What to work on »
Return only the tail of the data below, word for word: the line with "left elbow: (143, 321)" and each line after it through the final one.

╭─ Dataset records

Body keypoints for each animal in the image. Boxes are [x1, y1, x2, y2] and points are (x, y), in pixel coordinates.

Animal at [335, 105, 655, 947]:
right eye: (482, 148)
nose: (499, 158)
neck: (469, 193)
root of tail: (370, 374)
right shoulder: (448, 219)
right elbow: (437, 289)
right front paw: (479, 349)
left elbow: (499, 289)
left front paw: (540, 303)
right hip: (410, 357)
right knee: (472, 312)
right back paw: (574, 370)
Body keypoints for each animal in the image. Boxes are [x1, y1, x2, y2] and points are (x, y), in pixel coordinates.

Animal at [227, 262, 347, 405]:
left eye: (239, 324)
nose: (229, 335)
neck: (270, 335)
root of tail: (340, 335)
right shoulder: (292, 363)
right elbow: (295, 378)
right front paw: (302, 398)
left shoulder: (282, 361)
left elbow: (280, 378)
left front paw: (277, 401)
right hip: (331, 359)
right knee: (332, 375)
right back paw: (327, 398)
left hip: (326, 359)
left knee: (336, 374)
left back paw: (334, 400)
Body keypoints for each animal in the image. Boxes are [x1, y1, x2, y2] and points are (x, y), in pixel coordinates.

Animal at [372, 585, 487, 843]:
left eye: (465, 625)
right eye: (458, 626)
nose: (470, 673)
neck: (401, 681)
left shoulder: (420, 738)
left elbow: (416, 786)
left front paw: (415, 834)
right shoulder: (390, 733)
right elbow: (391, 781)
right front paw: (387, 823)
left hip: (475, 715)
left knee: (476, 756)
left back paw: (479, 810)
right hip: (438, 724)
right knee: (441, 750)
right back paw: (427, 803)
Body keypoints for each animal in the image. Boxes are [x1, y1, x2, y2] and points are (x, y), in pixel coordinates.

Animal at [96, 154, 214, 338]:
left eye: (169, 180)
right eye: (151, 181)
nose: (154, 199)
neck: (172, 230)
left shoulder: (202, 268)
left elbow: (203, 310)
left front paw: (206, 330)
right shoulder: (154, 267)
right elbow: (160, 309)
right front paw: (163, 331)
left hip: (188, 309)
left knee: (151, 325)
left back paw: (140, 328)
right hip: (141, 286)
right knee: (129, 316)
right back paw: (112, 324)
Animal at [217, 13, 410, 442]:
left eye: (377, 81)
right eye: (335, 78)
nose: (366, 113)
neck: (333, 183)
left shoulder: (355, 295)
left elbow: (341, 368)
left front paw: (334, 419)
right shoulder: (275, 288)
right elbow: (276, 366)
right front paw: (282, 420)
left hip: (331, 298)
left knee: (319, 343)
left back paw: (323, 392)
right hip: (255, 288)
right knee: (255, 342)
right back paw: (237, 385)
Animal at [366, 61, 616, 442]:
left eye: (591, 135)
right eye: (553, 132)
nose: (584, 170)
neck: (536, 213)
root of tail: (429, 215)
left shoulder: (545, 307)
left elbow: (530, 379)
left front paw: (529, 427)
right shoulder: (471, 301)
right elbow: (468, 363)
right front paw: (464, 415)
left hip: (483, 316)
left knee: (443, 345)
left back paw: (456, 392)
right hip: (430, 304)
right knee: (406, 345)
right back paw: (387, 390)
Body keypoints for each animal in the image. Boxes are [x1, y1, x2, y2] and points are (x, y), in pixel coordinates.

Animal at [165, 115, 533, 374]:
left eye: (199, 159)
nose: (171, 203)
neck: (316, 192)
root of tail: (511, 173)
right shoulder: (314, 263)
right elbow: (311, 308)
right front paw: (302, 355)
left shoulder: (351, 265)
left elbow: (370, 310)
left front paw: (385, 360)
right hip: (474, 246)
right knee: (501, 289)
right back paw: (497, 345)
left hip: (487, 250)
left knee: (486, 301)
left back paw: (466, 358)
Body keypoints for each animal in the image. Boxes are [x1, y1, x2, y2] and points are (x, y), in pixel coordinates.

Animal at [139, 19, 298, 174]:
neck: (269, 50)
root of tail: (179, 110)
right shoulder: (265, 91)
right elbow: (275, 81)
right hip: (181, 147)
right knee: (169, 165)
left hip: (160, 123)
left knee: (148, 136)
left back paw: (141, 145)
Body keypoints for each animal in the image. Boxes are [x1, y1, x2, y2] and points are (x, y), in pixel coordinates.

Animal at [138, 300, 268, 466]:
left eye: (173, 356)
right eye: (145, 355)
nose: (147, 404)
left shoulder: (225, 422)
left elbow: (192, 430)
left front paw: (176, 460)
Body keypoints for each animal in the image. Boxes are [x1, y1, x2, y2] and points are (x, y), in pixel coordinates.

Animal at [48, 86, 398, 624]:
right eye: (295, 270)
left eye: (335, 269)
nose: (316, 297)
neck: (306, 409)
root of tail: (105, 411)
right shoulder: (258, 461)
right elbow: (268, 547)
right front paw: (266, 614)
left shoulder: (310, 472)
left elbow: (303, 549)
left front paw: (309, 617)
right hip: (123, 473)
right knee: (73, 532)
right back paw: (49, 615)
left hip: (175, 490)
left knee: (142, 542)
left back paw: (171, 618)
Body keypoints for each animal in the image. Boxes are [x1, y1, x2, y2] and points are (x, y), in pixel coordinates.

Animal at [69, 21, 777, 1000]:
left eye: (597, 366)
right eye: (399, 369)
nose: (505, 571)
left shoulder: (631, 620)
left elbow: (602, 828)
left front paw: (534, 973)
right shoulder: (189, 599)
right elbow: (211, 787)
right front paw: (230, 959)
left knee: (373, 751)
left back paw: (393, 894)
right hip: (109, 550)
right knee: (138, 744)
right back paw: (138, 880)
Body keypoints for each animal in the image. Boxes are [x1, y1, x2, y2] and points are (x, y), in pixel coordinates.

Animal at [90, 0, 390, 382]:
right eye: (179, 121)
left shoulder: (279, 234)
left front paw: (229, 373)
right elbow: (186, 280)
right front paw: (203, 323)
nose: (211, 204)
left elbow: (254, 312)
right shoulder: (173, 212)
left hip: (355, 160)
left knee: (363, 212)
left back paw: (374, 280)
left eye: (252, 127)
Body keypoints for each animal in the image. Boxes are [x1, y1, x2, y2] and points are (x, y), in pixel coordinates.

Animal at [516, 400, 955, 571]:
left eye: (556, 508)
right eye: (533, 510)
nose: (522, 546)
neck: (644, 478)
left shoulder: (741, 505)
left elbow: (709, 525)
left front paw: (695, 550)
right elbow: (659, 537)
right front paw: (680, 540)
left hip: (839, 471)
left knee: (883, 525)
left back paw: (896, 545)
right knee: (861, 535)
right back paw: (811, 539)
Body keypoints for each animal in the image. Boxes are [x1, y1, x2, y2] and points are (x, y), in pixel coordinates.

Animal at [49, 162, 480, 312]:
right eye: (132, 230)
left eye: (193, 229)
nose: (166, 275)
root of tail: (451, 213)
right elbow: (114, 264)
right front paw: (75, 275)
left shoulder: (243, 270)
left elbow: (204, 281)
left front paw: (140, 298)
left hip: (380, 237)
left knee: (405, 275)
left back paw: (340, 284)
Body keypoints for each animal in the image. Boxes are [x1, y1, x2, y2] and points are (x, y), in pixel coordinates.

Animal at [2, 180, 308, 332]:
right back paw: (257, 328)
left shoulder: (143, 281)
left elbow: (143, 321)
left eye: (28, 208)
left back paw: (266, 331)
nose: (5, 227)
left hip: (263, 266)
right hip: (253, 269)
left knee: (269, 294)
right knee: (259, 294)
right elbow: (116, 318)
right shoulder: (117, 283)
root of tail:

╰─

Written answer »
left elbow: (143, 321)
left eye: (28, 208)
left back paw: (266, 331)
nose: (5, 227)
left hip: (263, 266)
right hip: (253, 269)
left knee: (269, 294)
right knee: (259, 294)
right elbow: (116, 318)
right shoulder: (117, 283)
root of tail:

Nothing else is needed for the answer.